マインドコントロール論争

学生さんに発表してもらうと、マインドコントロールをテーマに選ぶ人が結構居ます。
しかし、社会学者は長年、マインドコントロール論に懐疑的でした。
ちょっとマインドコントロール論に賛成、反対の立場で比較してみましょう。
【賛成派】若者を勧誘しマインドコントロールするカルトは現代社会の脅威だ
【反対派】カルト「被害」は誇張されているし、多くの若者はカルトに関心はない
【賛成派】カルトのマインドコントロールは強力であり、誰もがひっかかってしまう
【反対派】実際には多くの信者は2年以内にカルトを自然脱会している
【賛成派】リスクを開示しないで特定の宗教活動に献身させるのは道義的に問題だ
【反対派】宗教への入信というものは、事前にすべての結果をわかって決めるような性格のものではない
【賛成派】かたくななカルト信者を説得するには、信者を騙して隔離することも正当化されうる
【反対派】反カルト運動の一部は、信教の自由に反する活動をしている
【賛成派】本来の意図を隠したり、教祖を伝説によって神格化したりするのは詐欺である
【反対派】「方便」自体そもそも宗教用語に由来する。
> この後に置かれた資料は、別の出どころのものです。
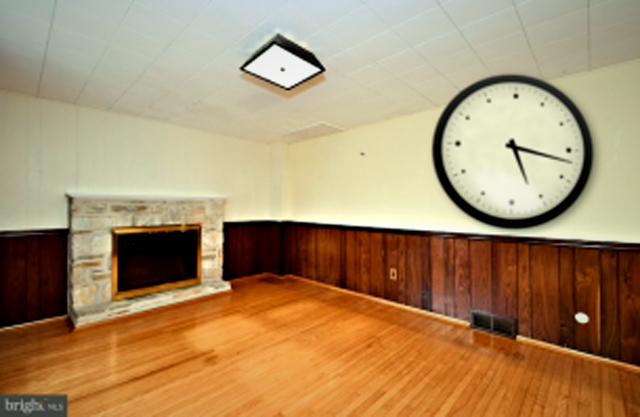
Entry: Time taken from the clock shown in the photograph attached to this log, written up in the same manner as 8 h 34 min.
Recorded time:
5 h 17 min
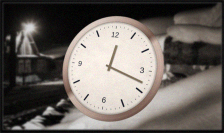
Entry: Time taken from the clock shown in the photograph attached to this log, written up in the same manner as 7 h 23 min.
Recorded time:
12 h 18 min
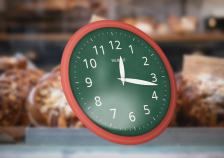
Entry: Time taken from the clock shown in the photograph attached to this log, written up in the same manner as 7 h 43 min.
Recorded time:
12 h 17 min
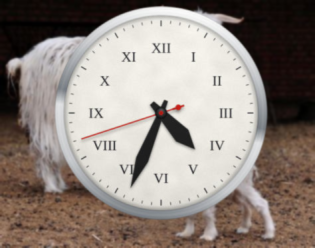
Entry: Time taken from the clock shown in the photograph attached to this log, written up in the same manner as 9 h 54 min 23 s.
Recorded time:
4 h 33 min 42 s
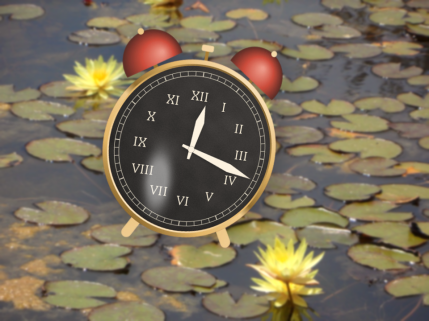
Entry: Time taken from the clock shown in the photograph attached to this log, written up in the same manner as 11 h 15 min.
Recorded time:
12 h 18 min
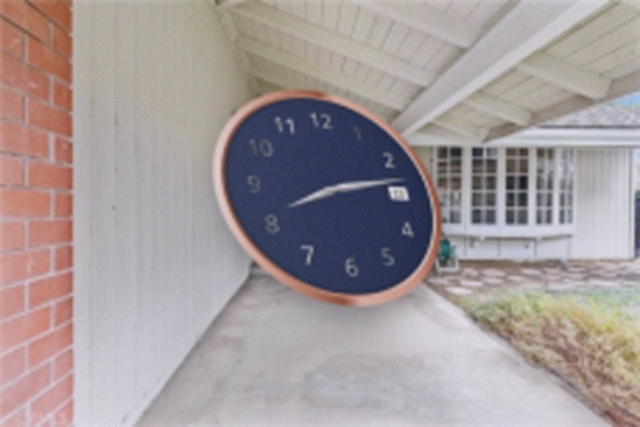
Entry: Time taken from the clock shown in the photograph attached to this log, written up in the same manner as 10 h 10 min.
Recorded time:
8 h 13 min
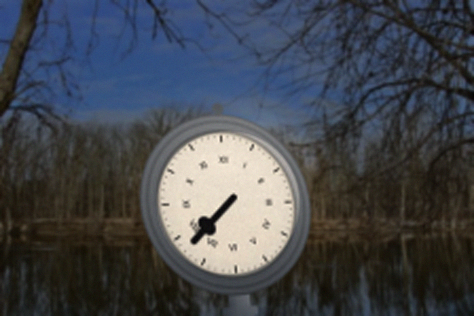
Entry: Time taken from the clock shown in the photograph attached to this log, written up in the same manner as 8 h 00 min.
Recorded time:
7 h 38 min
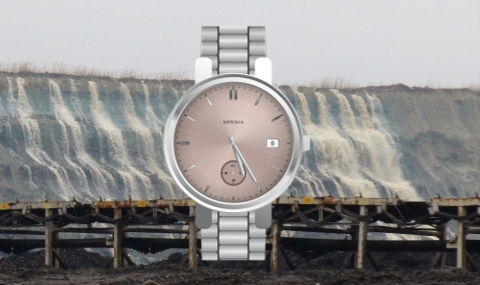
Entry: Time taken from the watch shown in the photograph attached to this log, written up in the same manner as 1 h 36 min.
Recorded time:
5 h 25 min
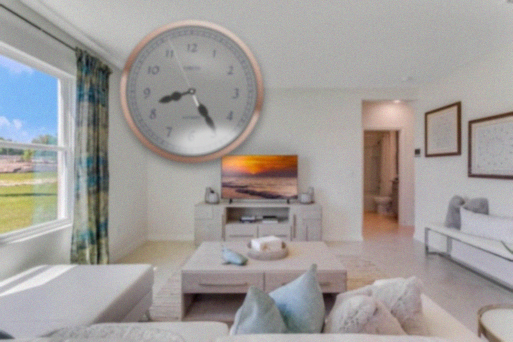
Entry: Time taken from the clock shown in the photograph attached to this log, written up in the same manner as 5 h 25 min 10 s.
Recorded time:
8 h 24 min 56 s
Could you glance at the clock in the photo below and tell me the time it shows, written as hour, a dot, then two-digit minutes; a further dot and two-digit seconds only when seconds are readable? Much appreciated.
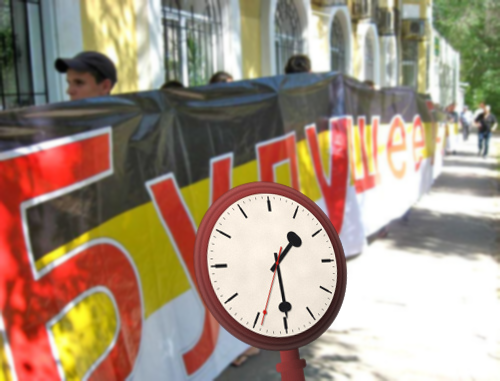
1.29.34
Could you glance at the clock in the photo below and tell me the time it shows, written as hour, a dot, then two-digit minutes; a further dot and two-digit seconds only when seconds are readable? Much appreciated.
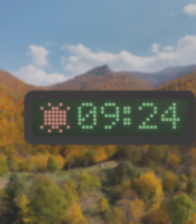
9.24
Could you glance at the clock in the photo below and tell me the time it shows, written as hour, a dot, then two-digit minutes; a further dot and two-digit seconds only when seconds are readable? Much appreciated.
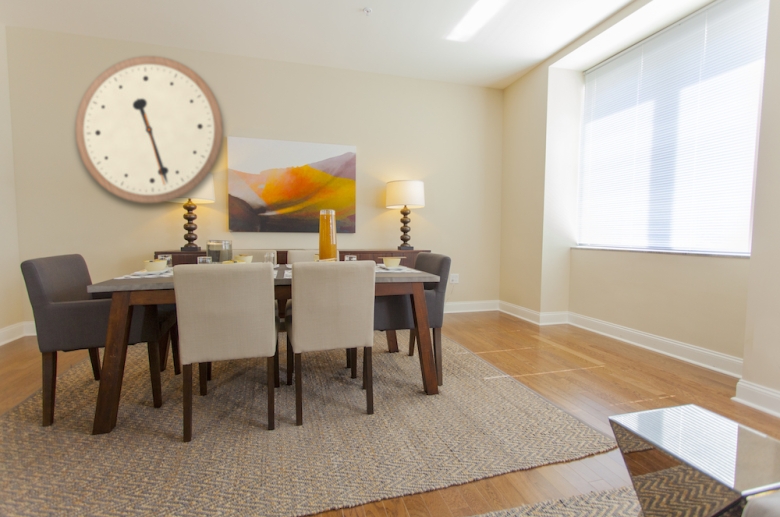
11.27.28
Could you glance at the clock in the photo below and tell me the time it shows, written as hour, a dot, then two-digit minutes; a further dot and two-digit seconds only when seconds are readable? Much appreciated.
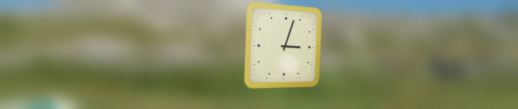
3.03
宗教の修行などにおいて、「欺瞞」と「方便」を区別するのは容易ではない。聖書にも科学的におかしなところなどいくらでもある
そして何よりも、マインドコントロール論で言われている細かいテクニックの一つひとつは、セールスや広告などでも使われており、あまりにもありふれているものであったりします。こんなにも多くの、しかも由来する伝統が違う教団で似たような手法が見られるというのは、何のことはない、社会化(socialization)というプロセスのもつ普遍性なのではないか? 社会学を一度でも真剣に勉強した人なら「教育は最大のマインドコントロールだ」という意見にまずは賛成することでしょう。
しかし、そうは言っても、というところで、やはり一部の教団の「被害」について警戒する見方が社会学者の中にも出てきているのは事実です。
櫻井義秀先生がこの分野では権威ですが、学生指導の観点からも、学業や就職そっちのけで特定宗教に献身するのは問題なしとしない、という見解です。
また、さらに根本的な問題として、もし自分の家族や子供が「議論ある集団」に入ったら全力で止めるであろう事態に関して、宗教社会学の講義でだけは普遍的なリベラリズムを説くというのも、ややダブルスタンダードでありましょう。
要は「当事者になったらアンタどうするの?」という視点が入って来たとも言えますし、日本はヨーロッパほどではないにしろ、アメリカよりはまだ教育現場におけるパターナリズムが残っているとも言えるのです。